To our knowledge, the results reported here for TAR–AcP represent the first example in which global motions are observed in an RNA complex. This illustrates how ligand binding in itself is not sufficient for arresting RNA global motions, even if the RNA-binding site is at a critical junction that intersperses helical domains. Our results also indicate that electrostatic interactions offer one approach for stabilizing the global alignment of RNA domains that are separated by flexible linkers. The RDC approach presented in this work provides insight into such dynamical features underlying RNA–small-molecule recognition that are critical to rational drug design and that are not available from static three-dimensional structures.
Experimental Section
Uniformly 15N/13C-labeled TAR was prepared by in vitro transcription. Samples for NMR studies contained TAR (≈1.0 mM), sodium phosphate (15 mM), sodium sulfate (25 mM), and EDTA (ethylenediaminetetraacetic acid, 0.1 mM) at pH 6.0–6.2. The samples of TAR–NeoB and TAR–AcP also contained NeoB (2 mM, MP Biomedical Inc.) or AcP (2 mM, Research Diagnostics), respectively. Identical samples that contained Pf1 phage (≈25 mgmL−1, ASLA Ltd) were also prepared for NMR studies.[16] NMR spectroscopy experiments were recorded at 600 MHz at 25°C. One-bond RDCs for C1′–H1′, C2–H2, C5–H5, C6–H6, C8–H8, N1–H1, and N3–H3 were measured twice by using experiments that yield splittings along either the direct (1H) and indirect (13C/15N) dimension, as previously described.[7d] Average RDC values were used whenever possible. Order tensors were computed using ORDERTEN SVD[17a] and REDCAT.[17b] A total of 20/18 and 21/19 RDCs were measured in domains I/II in TAR–NeoB and TAR–AcP, respectively. In all cases, RDCs from terminal residues G17 and C45 in domain I were omitted from analysis to avoid complications resulting from end-fraying effects. For NMR models of TAR–AcP, five RDC interactions from G18 and C44 had to be omitted owing to differences between the secondary structure of domain I in the two TAR constructs.

§ **WHAT THE EXERCISE ASKS**: Transcribe everything in the passage on RNA global motions from "To our knowledge, the" down to "static three-dimensional structures.". The lines that come next are separate material and have no connection to the passage on RNA global motions.

§ **DATASET CONTENT**:
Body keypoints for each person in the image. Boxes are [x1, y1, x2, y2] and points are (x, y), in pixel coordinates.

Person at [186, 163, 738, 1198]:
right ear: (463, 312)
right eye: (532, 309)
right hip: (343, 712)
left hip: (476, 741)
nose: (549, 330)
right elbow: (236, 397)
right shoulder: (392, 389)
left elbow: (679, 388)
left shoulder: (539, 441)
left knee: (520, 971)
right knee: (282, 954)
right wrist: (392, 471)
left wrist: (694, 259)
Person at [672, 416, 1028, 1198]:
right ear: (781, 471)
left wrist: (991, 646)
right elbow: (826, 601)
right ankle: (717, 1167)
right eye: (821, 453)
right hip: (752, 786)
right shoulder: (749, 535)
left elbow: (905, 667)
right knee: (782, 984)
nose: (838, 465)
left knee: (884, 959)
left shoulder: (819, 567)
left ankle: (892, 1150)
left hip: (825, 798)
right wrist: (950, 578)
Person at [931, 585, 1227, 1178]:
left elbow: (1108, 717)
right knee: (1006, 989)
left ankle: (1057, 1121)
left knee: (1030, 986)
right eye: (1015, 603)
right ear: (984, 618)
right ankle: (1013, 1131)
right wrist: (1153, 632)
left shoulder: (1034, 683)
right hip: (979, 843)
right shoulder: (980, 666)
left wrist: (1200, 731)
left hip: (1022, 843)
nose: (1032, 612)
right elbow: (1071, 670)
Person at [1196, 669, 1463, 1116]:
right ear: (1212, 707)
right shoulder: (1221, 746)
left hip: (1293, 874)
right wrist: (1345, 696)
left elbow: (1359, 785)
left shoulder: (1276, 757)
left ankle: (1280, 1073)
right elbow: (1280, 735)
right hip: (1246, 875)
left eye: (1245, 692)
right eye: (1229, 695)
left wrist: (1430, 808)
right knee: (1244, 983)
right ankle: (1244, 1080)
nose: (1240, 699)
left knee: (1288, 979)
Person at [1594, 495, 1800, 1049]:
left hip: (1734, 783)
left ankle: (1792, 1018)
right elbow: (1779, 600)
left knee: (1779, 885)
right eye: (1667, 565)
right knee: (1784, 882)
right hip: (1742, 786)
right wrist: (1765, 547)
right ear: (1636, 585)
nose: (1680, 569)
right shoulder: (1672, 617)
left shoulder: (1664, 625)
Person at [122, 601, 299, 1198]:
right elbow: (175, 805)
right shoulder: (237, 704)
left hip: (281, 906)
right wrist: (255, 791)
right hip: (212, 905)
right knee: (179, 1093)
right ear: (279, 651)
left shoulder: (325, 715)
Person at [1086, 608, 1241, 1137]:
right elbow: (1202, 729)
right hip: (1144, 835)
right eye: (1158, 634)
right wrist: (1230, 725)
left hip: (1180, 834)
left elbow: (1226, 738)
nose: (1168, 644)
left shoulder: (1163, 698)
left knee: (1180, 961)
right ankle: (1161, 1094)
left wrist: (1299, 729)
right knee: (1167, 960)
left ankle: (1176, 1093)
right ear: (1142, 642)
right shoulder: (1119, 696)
---
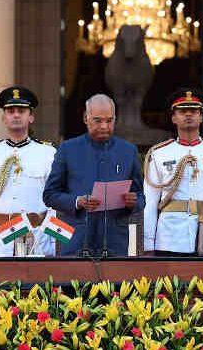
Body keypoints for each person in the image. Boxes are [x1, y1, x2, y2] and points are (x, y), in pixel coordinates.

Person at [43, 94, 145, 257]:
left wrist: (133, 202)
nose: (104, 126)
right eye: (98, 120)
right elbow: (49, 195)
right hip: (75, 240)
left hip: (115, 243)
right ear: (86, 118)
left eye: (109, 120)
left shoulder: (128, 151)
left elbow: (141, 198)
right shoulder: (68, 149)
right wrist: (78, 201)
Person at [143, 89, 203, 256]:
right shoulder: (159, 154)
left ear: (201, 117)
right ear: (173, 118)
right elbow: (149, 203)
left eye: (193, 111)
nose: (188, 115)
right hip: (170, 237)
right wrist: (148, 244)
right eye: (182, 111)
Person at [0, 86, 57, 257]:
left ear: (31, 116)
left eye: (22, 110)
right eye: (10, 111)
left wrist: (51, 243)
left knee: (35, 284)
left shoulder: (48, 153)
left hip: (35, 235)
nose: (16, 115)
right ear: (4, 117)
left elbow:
==
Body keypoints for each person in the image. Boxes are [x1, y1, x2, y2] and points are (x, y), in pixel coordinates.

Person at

§ **EXPECTED OUTPUT**:
To our knowledge, the results reported here for TAR–AcP represent the first example in which global motions are observed in an RNA complex. This illustrates how ligand binding in itself is not sufficient for arresting RNA global motions, even if the RNA-binding site is at a critical junction that intersperses helical domains. Our results also indicate that electrostatic interactions offer one approach for stabilizing the global alignment of RNA domains that are separated by flexible linkers. The RDC approach presented in this work provides insight into such dynamical features underlying RNA–small-molecule recognition that are critical to rational drug design and that are not available from static three-dimensional structures.